My thanks to the folks at Aleph Press for bringing this workbook to my attention. The concept of using stories that children know intimately as fodder for Hebrew translation is brilliant. It provides a fresh and interesting alternative to translating single verses or parts of verses from the Bible. Its nineteen fairy/folk tales progress from very simple Hebrew to slightly harder with each story. There is a “Word Bank” at the very beginning with 71 common Hebrew words that the student must be thoroughly acquainted with before beginning. Before each tale, the new vocabulary words, phrases, and grammar concepts that are included in that tale are outlined. At the back of the book are full English translations of each story that act as an answer key.
There is no convenient place in the book to write, but our children have used this book for copywork as well, writing the Hebrew on another sheet of paper, with their translations underneath.
more books for your hebrew library
This is the standard text for all Hebrew scholars of today. It is an exact copy of the Masoretic text as recorded in the Leningrad Codex. In scholarly circles it is known as BHS. Note that this book is sold in two different sizes—a short, fat one, (less expensive) and a larger version that costs a little more but the text does not feel as crowded.
Definitive lexicon for Hebrew studies, coded with Strong’s Concordance numbers. Known in those same scholarly groups as BDB. Learning to use this book is an essential skill for being an independent reader of the Hebrew Bible.

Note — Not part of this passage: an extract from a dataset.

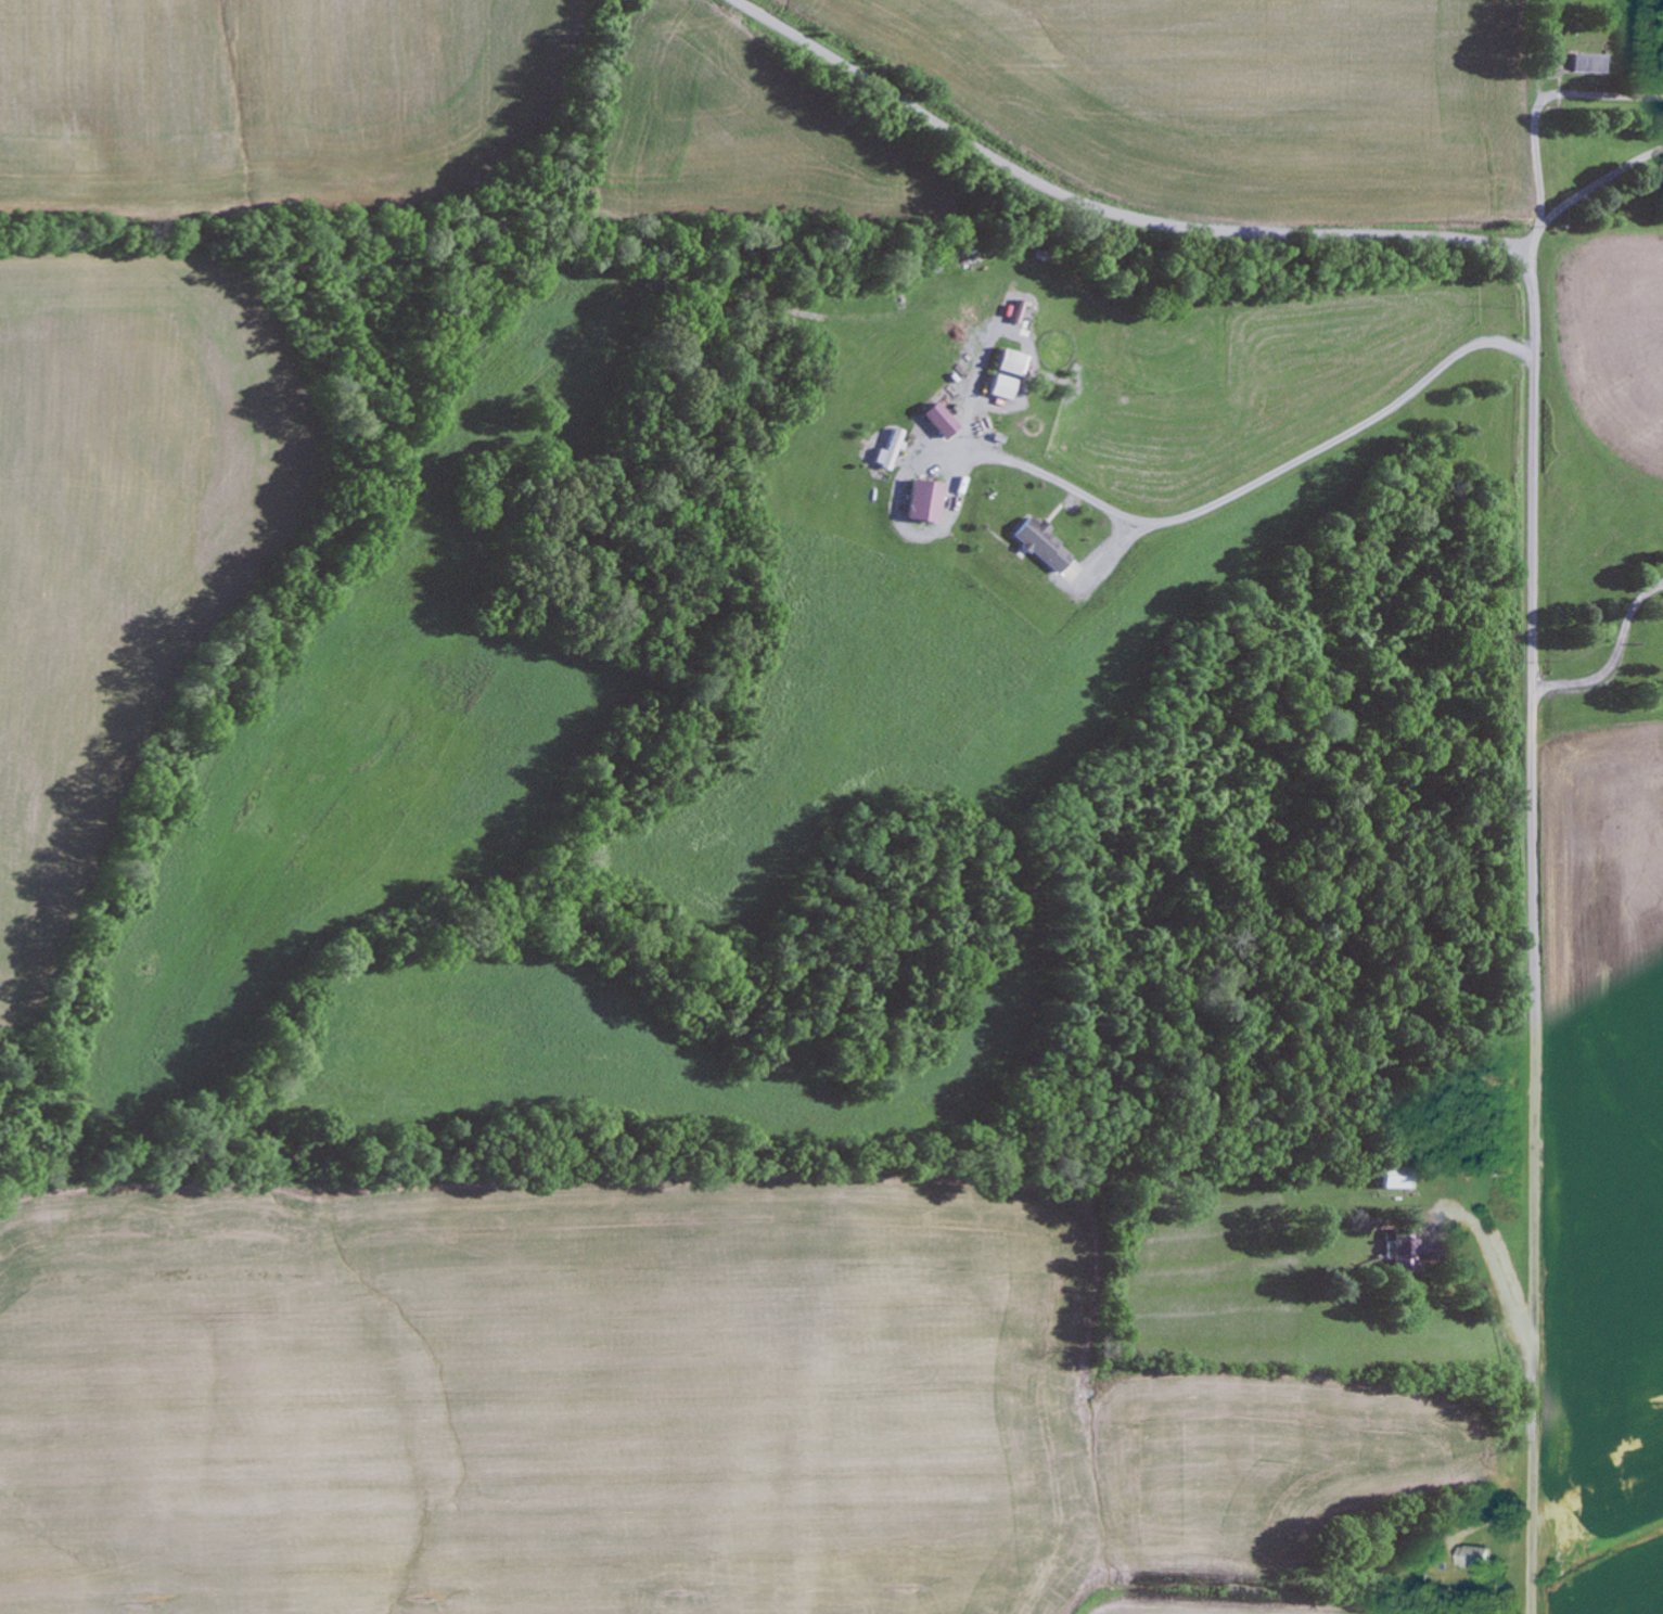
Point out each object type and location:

Authors: A. Philip Brown II, Bryan W. Smith
A jewel for facilitating smooth reading of the Hebrew Scriptures! Uses BHS text, but all words that occur less than 100x are glossed at the bottom of the page with the foremost of scholarly lexicons: BDB and HALOT, (The Hebrew and Aramaic Lexicon of the Old Testament). Also, proper nouns are screened in gray for immediate identification. These features enable uninterrupted reading of the Hebrew Bible at a much lower skill level, giving encouragement and incentive for further study to students.
This version includes only the Old Testament, but the books are arranged according to the original order in the Hebrew Bible. We love this book! If you can only purchase one book, GET THIS ONE!